▸ **STORED DATA**
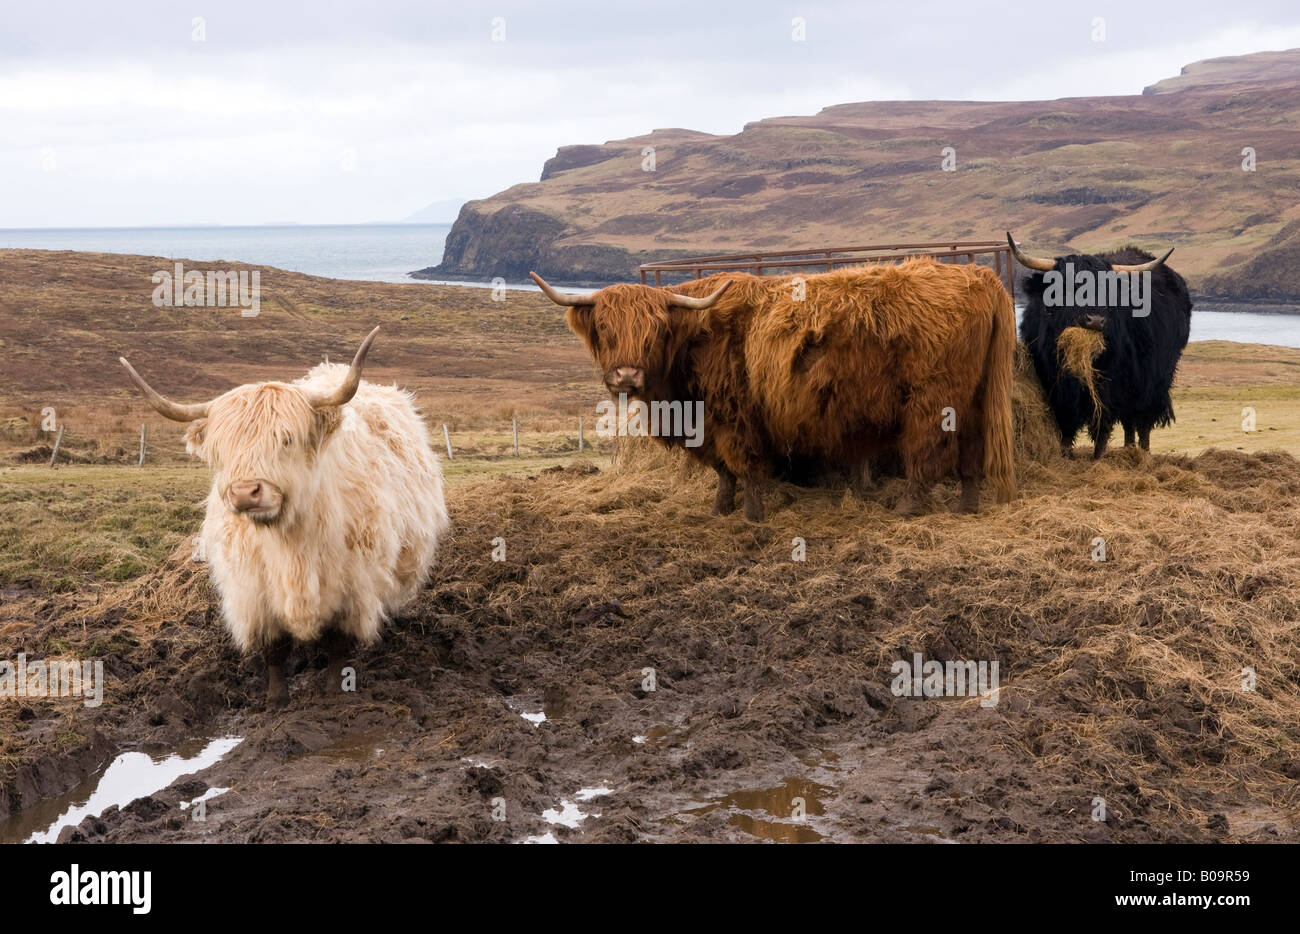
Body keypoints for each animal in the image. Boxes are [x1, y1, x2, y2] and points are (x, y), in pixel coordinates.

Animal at [119, 328, 449, 708]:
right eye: (222, 448)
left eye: (286, 439)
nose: (244, 492)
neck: (289, 542)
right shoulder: (254, 594)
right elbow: (274, 649)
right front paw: (276, 700)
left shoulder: (354, 589)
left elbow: (339, 645)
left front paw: (334, 694)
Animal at [532, 258, 1016, 521]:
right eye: (605, 329)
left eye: (655, 332)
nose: (627, 377)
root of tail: (977, 274)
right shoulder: (708, 424)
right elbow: (723, 471)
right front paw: (720, 509)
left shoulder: (735, 417)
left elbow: (746, 467)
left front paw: (751, 515)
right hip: (972, 401)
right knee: (971, 455)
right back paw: (967, 507)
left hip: (932, 402)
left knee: (926, 455)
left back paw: (907, 507)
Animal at [1008, 232, 1193, 458]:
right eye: (1068, 287)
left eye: (1107, 290)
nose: (1095, 320)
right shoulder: (1054, 385)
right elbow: (1066, 426)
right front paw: (1065, 456)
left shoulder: (1110, 387)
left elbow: (1102, 426)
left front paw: (1097, 459)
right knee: (1130, 422)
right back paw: (1128, 450)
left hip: (1156, 380)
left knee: (1143, 421)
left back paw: (1143, 455)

▸ **DIRECTIONS**
Only the pictures stay behind; copy everything else in the records above exactly.

▸ **ANSWER BELOW**
Body keypoints for each animal in the image. Boxes are [x1, y1, x2, y2] and points are (x, y), in pixel coordinates.

Animal at [119, 328, 449, 708]:
right eye: (222, 448)
left eye: (286, 439)
nose: (244, 492)
neck: (289, 542)
right shoulder: (254, 594)
right elbow: (274, 649)
right front paw: (276, 700)
left shoulder: (354, 589)
left elbow: (339, 645)
left front paw: (334, 694)
Animal at [532, 258, 1016, 521]:
right eye: (605, 329)
left eye: (655, 332)
nose: (627, 377)
root of tail: (977, 274)
right shoulder: (708, 424)
right elbow: (723, 471)
right front paw: (720, 509)
left shoulder: (735, 417)
left elbow: (746, 467)
left front paw: (751, 515)
right hip: (972, 401)
right knee: (971, 455)
right back paw: (967, 507)
left hip: (932, 402)
left knee: (926, 455)
left back paw: (907, 507)
Animal at [1008, 232, 1193, 458]:
right eye: (1068, 287)
left eye: (1107, 290)
nose: (1095, 320)
right shoulder: (1054, 385)
right elbow: (1066, 426)
right front paw: (1065, 456)
left shoulder: (1110, 387)
left elbow: (1102, 426)
left front paw: (1097, 459)
right knee: (1130, 422)
right back paw: (1128, 450)
left hip: (1156, 380)
left knee: (1143, 421)
left back paw: (1143, 455)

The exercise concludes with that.